Why it works: For this distance, you need to be able to perform right above your anaerobic threshold. That means you should barely be able to say more than a few words at a time. To train that system, you need short, hard efforts, like these 400-meter (that’s 1 lap of the track) repeats.
Do it right: Warm up with 15 minutes of easy running, then take 1 minute of recovery (but no more) between each lap.
Distance: 10K
The workout: 12×400 meters at 5K race pace.
Why it works: A 10K is run right at your anaerobic threshold, meaning a pace you can hold (but that’s moderately uncomfortable) for 45-ish minutes. Running at a 5K pace helps push your aerobic fitness upward; doing more repeats than the 5K runners do builds mental toughness.
Do it right: Warm up for at least 15 minutes. Between laps, rest in a 1-to-1 ratio. So if you do the lap in 90 seconds, you recover for 90 seconds.

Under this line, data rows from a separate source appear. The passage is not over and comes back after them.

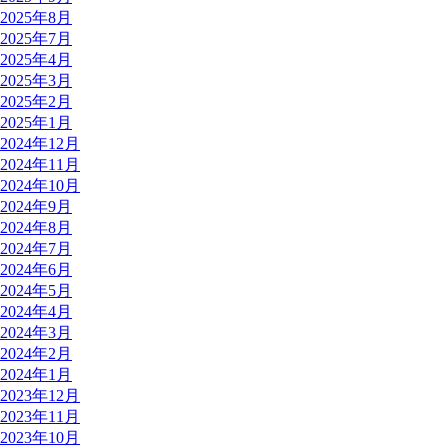
2025年8月
2025年7月
2025年4月
2025年3月
2025年2月
2025年1月
2024年12月
2024年11月
2024年10月
2024年9月
2024年8月
2024年7月
2024年6月
2024年5月
2024年4月
2024年3月
2024年2月
2024年1月
2023年12月
2023年11月
2023年10月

Getty ImagesMichael Reaves
Distance: Half Marathon
The workout: 8×800 meters at under 10K pace.
Why it works: “A half marathon is below anaerobic threshold pace, so it’s more comfortable and manageable but you have to go twice the distance,” Kastor says. So your speedwork needs to be slightly slower but with more overall mileage to increase endurance.
Do it right: After a 15-minute warmup, take 2 or 2 ½ minutes of rest between each interval, but no more. “Otherwise, the heart slows too much.”
Distance: Marathon
The workout: 5×1 mile at 10K pace.
Why it works: “For marathons, I change the 80/20 rule to 90/10,” Kastor says—in other words, your speedwork is a relatively small part of your training.
Do it right: Warm up thoroughly and take no more than 2 ½ minutes of rest between mile repeats. Also: If you just aren’t feeling the speedwork that day, you can abandon it, but you still need to get your miles in. When it comes to a marathon, “volume is what’s important.”